BEGIN Records to use

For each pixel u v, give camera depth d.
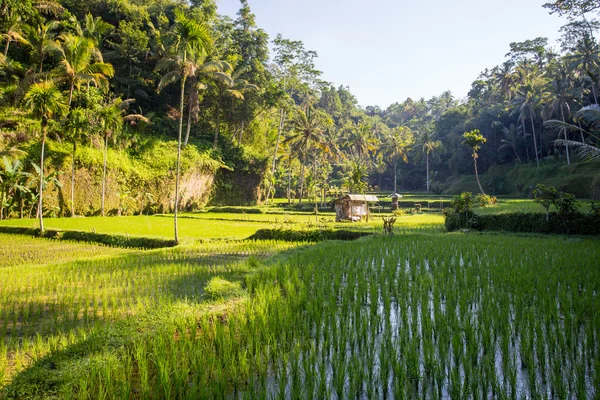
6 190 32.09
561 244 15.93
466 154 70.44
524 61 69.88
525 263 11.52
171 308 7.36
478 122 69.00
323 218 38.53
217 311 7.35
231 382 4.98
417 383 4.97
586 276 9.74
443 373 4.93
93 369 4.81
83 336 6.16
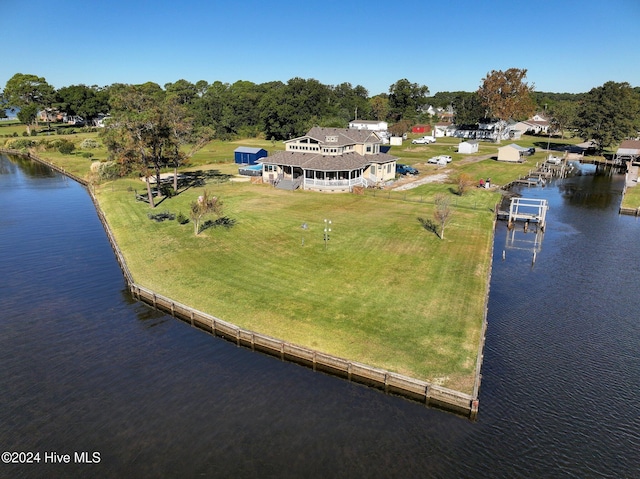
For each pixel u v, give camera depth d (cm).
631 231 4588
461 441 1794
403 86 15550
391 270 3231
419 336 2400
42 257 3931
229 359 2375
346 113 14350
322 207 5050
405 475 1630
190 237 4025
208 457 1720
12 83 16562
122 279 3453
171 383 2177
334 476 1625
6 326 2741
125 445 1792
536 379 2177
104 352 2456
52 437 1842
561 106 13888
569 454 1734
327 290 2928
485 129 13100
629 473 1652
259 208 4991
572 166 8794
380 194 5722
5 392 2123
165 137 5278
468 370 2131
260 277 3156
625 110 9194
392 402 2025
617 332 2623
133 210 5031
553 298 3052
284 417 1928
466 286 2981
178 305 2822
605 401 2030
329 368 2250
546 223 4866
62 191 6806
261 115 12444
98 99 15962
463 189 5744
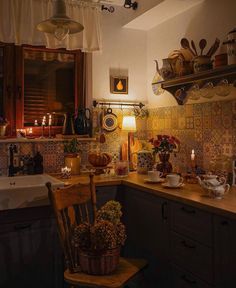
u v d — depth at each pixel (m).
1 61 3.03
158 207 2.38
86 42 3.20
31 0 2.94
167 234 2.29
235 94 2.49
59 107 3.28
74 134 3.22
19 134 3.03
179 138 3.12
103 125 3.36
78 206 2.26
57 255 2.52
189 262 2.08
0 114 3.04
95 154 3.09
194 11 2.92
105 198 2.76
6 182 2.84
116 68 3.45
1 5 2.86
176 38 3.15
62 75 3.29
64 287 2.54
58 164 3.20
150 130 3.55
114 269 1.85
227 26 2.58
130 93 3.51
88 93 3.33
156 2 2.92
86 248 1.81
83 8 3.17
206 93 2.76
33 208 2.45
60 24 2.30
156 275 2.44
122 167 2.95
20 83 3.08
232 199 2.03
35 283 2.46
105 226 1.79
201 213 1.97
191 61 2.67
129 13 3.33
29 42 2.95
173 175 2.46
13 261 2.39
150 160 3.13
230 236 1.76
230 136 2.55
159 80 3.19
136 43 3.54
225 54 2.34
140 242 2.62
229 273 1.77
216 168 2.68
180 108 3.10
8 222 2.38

END Records to use

- [Required action]
Only the lines from the one containing "62 191 6806" through the last line of the entries belong in the answer, given again exactly. Images stay out.

- [Written solution]
62 191 6806
261 115 12444
98 99 15962
463 189 5744
u v d — depth at each pixel (m).
1 61 3.03
158 207 2.38
86 42 3.20
31 0 2.94
167 234 2.29
235 94 2.49
59 107 3.28
74 134 3.22
19 134 3.03
179 138 3.12
103 125 3.36
78 206 2.26
57 255 2.52
189 262 2.08
0 114 3.04
95 154 3.09
194 11 2.92
105 198 2.76
6 182 2.84
116 68 3.45
1 5 2.86
176 38 3.15
62 75 3.29
64 287 2.54
58 164 3.20
150 130 3.55
114 269 1.85
227 26 2.58
130 93 3.51
88 93 3.33
156 2 2.92
86 248 1.81
83 8 3.17
206 93 2.76
33 208 2.45
60 24 2.30
156 275 2.44
122 167 2.95
20 83 3.08
232 199 2.03
35 283 2.46
105 226 1.79
201 213 1.97
191 61 2.67
129 13 3.33
29 42 2.95
173 175 2.46
13 261 2.39
150 160 3.13
230 236 1.76
230 136 2.55
159 80 3.19
136 43 3.54
225 54 2.34
140 242 2.62
229 273 1.77
216 168 2.68
180 108 3.10
8 222 2.38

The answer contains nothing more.